* _EXERCISE TASK_
Rewrite the lines below, changing each occurrence of "The clock says" to "The clock shows" and keeping everything else the same.

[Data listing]
(begin)

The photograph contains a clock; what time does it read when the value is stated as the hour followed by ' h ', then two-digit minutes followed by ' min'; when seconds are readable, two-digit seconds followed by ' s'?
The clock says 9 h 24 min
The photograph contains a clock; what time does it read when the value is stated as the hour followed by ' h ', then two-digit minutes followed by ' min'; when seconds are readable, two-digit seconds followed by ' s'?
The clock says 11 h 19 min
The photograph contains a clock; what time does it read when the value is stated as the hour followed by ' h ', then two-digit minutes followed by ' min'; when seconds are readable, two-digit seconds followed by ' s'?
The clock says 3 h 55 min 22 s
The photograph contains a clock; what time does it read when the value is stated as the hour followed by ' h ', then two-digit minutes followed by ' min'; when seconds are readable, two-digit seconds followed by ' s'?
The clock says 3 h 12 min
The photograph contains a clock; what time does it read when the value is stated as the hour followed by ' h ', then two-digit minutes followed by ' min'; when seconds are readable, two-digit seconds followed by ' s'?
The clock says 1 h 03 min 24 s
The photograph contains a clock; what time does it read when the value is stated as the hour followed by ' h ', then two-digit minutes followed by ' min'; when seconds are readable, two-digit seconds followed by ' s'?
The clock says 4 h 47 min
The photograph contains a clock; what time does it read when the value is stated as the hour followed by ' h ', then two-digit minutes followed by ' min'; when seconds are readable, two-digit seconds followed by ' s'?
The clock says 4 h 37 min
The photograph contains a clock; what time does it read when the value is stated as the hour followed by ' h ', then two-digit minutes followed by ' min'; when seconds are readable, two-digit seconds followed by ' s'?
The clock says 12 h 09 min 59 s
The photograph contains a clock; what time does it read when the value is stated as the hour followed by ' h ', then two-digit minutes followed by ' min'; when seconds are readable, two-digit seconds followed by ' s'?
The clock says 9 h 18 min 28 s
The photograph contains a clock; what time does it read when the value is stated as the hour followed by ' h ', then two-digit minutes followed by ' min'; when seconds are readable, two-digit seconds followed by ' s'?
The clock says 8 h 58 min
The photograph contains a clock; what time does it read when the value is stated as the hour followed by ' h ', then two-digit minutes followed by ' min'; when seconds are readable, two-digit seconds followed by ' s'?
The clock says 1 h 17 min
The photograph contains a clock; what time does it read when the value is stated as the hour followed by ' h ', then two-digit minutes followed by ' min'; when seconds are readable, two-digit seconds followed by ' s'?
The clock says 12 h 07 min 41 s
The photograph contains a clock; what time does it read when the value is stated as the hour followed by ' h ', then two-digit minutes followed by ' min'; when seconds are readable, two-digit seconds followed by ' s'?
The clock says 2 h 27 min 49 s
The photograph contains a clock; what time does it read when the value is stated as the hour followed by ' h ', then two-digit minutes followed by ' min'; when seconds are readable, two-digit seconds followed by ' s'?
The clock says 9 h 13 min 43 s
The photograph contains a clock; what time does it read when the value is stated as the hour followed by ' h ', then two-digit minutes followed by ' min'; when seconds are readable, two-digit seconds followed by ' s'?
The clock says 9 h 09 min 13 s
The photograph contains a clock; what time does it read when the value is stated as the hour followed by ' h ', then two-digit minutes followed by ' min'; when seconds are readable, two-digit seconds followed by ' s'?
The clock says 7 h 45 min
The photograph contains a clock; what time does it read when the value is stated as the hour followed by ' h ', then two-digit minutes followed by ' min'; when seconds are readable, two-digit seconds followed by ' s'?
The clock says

(end)

* _EXERCISE SOLUTION_
The photograph contains a clock; what time does it read when the value is stated as the hour followed by ' h ', then two-digit minutes followed by ' min'; when seconds are readable, two-digit seconds followed by ' s'?
The clock shows 9 h 24 min
The photograph contains a clock; what time does it read when the value is stated as the hour followed by ' h ', then two-digit minutes followed by ' min'; when seconds are readable, two-digit seconds followed by ' s'?
The clock shows 11 h 19 min
The photograph contains a clock; what time does it read when the value is stated as the hour followed by ' h ', then two-digit minutes followed by ' min'; when seconds are readable, two-digit seconds followed by ' s'?
The clock shows 3 h 55 min 22 s
The photograph contains a clock; what time does it read when the value is stated as the hour followed by ' h ', then two-digit minutes followed by ' min'; when seconds are readable, two-digit seconds followed by ' s'?
The clock shows 3 h 12 min
The photograph contains a clock; what time does it read when the value is stated as the hour followed by ' h ', then two-digit minutes followed by ' min'; when seconds are readable, two-digit seconds followed by ' s'?
The clock shows 1 h 03 min 24 s
The photograph contains a clock; what time does it read when the value is stated as the hour followed by ' h ', then two-digit minutes followed by ' min'; when seconds are readable, two-digit seconds followed by ' s'?
The clock shows 4 h 47 min
The photograph contains a clock; what time does it read when the value is stated as the hour followed by ' h ', then two-digit minutes followed by ' min'; when seconds are readable, two-digit seconds followed by ' s'?
The clock shows 4 h 37 min
The photograph contains a clock; what time does it read when the value is stated as the hour followed by ' h ', then two-digit minutes followed by ' min'; when seconds are readable, two-digit seconds followed by ' s'?
The clock shows 12 h 09 min 59 s
The photograph contains a clock; what time does it read when the value is stated as the hour followed by ' h ', then two-digit minutes followed by ' min'; when seconds are readable, two-digit seconds followed by ' s'?
The clock shows 9 h 18 min 28 s
The photograph contains a clock; what time does it read when the value is stated as the hour followed by ' h ', then two-digit minutes followed by ' min'; when seconds are readable, two-digit seconds followed by ' s'?
The clock shows 8 h 58 min
The photograph contains a clock; what time does it read when the value is stated as the hour followed by ' h ', then two-digit minutes followed by ' min'; when seconds are readable, two-digit seconds followed by ' s'?
The clock shows 1 h 17 min
The photograph contains a clock; what time does it read when the value is stated as the hour followed by ' h ', then two-digit minutes followed by ' min'; when seconds are readable, two-digit seconds followed by ' s'?
The clock shows 12 h 07 min 41 s
The photograph contains a clock; what time does it read when the value is stated as the hour followed by ' h ', then two-digit minutes followed by ' min'; when seconds are readable, two-digit seconds followed by ' s'?
The clock shows 2 h 27 min 49 s
The photograph contains a clock; what time does it read when the value is stated as the hour followed by ' h ', then two-digit minutes followed by ' min'; when seconds are readable, two-digit seconds followed by ' s'?
The clock shows 9 h 13 min 43 s
The photograph contains a clock; what time does it read when the value is stated as the hour followed by ' h ', then two-digit minutes followed by ' min'; when seconds are readable, two-digit seconds followed by ' s'?
The clock shows 9 h 09 min 13 s
The photograph contains a clock; what time does it read when the value is stated as the hour followed by ' h ', then two-digit minutes followed by ' min'; when seconds are readable, two-digit seconds followed by ' s'?
The clock shows 7 h 45 min
The photograph contains a clock; what time does it read when the value is stated as the hour followed by ' h ', then two-digit minutes followed by ' min'; when seconds are readable, two-digit seconds followed by ' s'?
The clock shows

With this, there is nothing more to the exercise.